The Russian currency has rebounded 23 percent after collapsing to all-time low against US dollar. This is making Western hedge funds think more about investing in ruble assets.
Stuart Sclater-Booth, who oversees more than $40 billion at Stone Harbor Investment Partners, told Bloomberg he expects the Russian currency to appreciate to 63 against the dollar.
“We think Russia will offer attractive return potential for the rest of the year. You have tremendous carry in the ruble, we think oil found a bottom earlier this year and the central bank, we think, is going to be successful in bringing inflation down,” he said.
This January, oil prices fell to $27 per barrel, dragging down the Russian currency to its historic low of 86 rubles against the dollar. With Brent crude rallying to $42 per barrel the ruble has strengthened to 67 against the dollar.

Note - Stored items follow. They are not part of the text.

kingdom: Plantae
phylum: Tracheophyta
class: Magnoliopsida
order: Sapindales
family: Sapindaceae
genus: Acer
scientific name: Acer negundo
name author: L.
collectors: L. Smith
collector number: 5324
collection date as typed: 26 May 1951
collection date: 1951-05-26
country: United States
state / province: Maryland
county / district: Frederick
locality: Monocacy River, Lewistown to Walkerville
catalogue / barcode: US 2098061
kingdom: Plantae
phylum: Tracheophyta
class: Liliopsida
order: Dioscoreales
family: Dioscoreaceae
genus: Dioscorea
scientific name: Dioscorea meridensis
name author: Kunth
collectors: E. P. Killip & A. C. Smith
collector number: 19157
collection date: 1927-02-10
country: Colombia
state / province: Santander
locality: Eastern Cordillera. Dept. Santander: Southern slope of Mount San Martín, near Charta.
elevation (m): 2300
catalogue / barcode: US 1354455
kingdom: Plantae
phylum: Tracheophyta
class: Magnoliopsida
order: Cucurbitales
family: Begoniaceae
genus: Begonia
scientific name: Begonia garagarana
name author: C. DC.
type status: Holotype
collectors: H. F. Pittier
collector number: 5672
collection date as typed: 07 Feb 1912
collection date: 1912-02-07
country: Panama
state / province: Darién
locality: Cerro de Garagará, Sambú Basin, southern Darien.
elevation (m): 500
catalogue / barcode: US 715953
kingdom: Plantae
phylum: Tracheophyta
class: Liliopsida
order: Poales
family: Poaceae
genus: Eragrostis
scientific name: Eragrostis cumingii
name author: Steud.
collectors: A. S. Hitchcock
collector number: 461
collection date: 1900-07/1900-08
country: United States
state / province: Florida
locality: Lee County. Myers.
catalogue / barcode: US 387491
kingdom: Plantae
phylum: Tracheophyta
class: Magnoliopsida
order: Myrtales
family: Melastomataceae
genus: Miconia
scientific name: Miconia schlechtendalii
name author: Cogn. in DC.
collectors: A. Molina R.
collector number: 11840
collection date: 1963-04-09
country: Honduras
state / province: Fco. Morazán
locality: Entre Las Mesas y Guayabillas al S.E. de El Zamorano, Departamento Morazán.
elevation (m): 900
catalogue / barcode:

Lutz Roehmyer, who helps manage $12 billion at Landesbank Berlin Investment told Bloomberg he’s adding ruble assets to his portfolio every day, increasing it from one percent last year to four percent in 2016.
“We expect some additional advances in oil prices, and we expect the ruble to continue strengthening against the basket of the dollar and the euro,” said the investor, whose unit of Landesbank, the $728 million Weltzins-Invest, outperformed 93 percent of competitors last year.
Last week, in an updated Russia forecast, the World Bank predicted the weakening of the ruble in 2016, without giving a projected exchange rate. The bank expects moderate growth in 2017.
In a new economic outlook for 2016-2018, the Russian Economic Development Ministry projects the ruble exchange rate to average about 67 against the dollar with a steady return to 57 by 2018, backed by the oil price rising to $50 per barrel in the next two years.